# Textauszug
****
Schön, wenn ich zu Musik tanze Pt. I


FOTOKILLER - Eeri Nostalgia

Ich tanze. Oh Universum, wie ich tanze! Es zuckt überall, jede Faser des Körpes will sich bewegen. Naja, fast. Aber ich tanze. Von der Küche ins Wohnzimmer ins Schlafzimmer. In die Küche. Mit links einen Schluck Kaffee aus der Tasse gesippt. Ich tanze immer noch. Der wievielte Song? Egal. Ich tanze.

Ich tanze, wie ich früher getanzt habe. Etwas ungelenk, die Arme ausgebreitet, etwas nach vorne gebeugt, zwei Schritte vor, zwei zurück (vgl. RobertA Blanca "Tanze Dark Wave mit mir"). Ich tanze wie früher.
Als uns der kleine orangefarbene Polo meiner Mutter (der mit dem Putzlappen im Tankloch, weil der Deckel irgendwie weg war) mich und einige Freund*innen ins Silmarillion nach Werne brachte. Silmarillion war so eine kleine, aber irgendwie alternativ gestaltete Kneipe in der nächstgelegenen westfälischen Kleinstadt. Die Besitzer offensichtlich Tolkienfans. Da war einmal in der Woche Wave-Abend. Und da wurde getanzt zu allerlei: JOY DIVISION, PINK TURNS BLUE, NEW MODEL ARMY, SISTERS OF MERCY. Sowas halt.
****
# Arbeitsauftrag 1
Übersetze diesen Satz aus dem Textauszug ins Englische: „Silmarillion war so eine kleine, aber irgendwie alternativ gestaltete Kneipe in der nächstgelegenen westfälischen Kleinstadt.“
# Arbeitsauftrag 2
Schreibe den Abschnitt des Textauszugs von „Als uns der“ bis „MERCY. Sowas halt.“ wortgetreu ab.
Stütze dich ausschließlich auf den Textauszug.

# Informationen
****
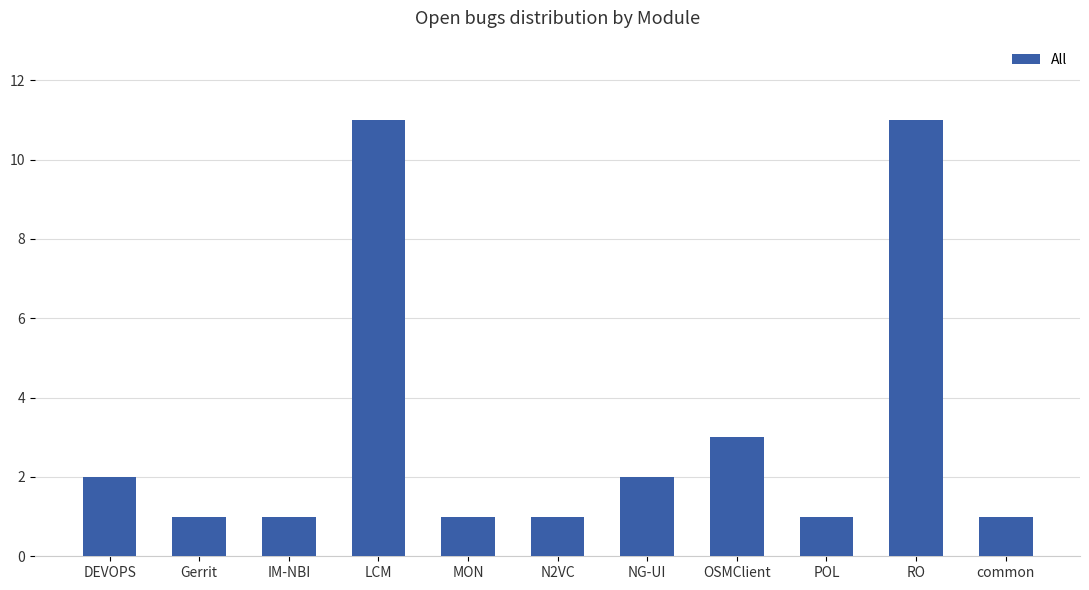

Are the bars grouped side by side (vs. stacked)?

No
****
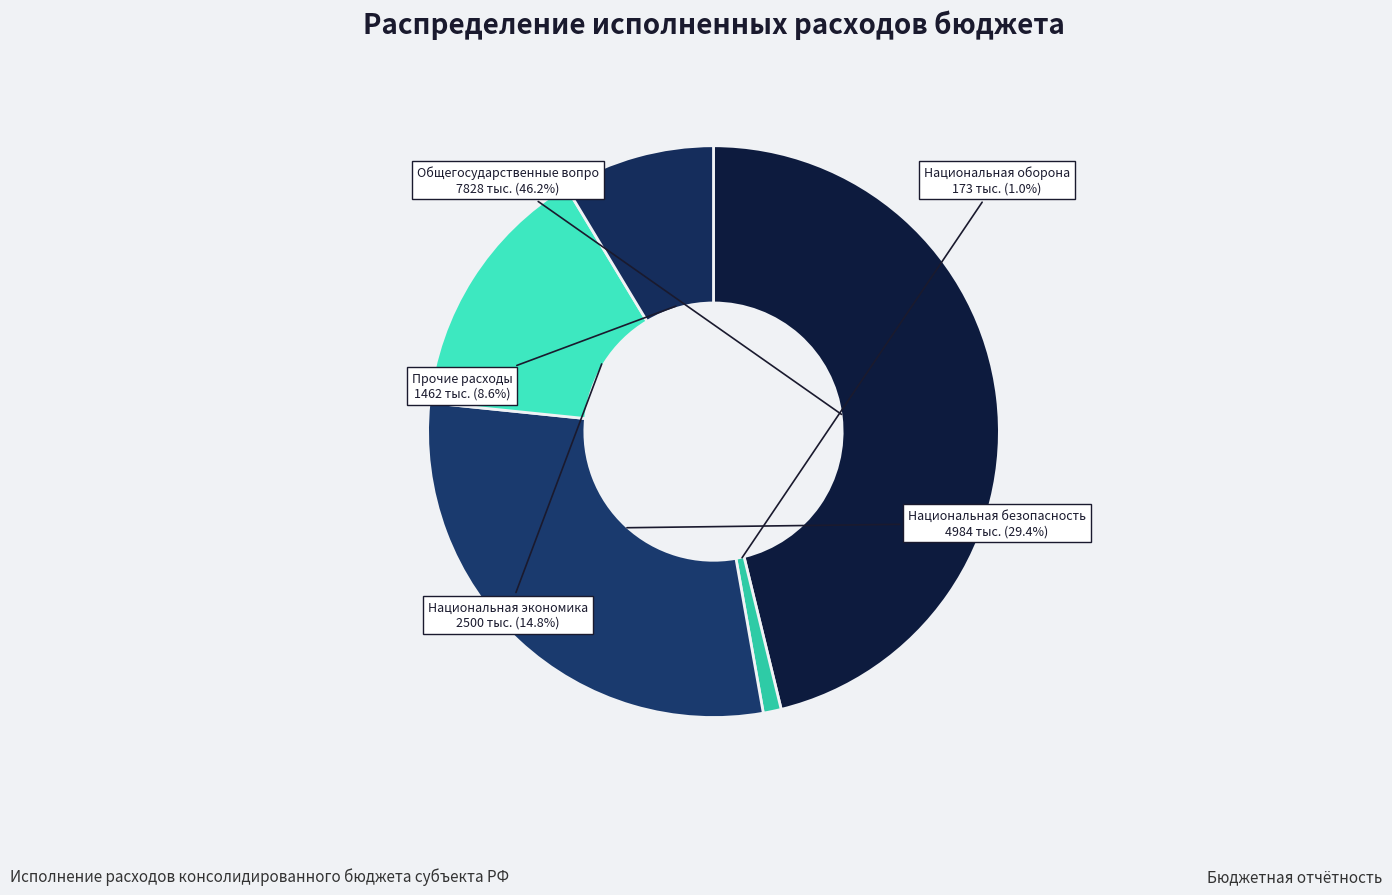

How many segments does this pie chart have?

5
****
# Schriftliche Antwort 1
Silmarillion was one of those small but somehow alternatively designed pubs in the nearest small Westphalian town.

# Schriftliche Antwort 2
Als uns der kleine orangefarbene Polo meiner Mutter (der mit dem Putzlappen im Tankloch, weil der Deckel irgendwie weg war) mich und einige Freund*innen ins Silmarillion nach Werne brachte. Silmarillion war so eine kleine, aber irgendwie alternativ gestaltete Kneipe in der nächstgelegenen westfälischen Kleinstadt. Die Besitzer offensichtlich Tolkienfans. Da war einmal in der Woche Wave-Abend. Und da wurde getanzt zu allerlei: JOY DIVISION, PINK TURNS BLUE, NEW MODEL ARMY, SISTERS OF MERCY. Sowas halt.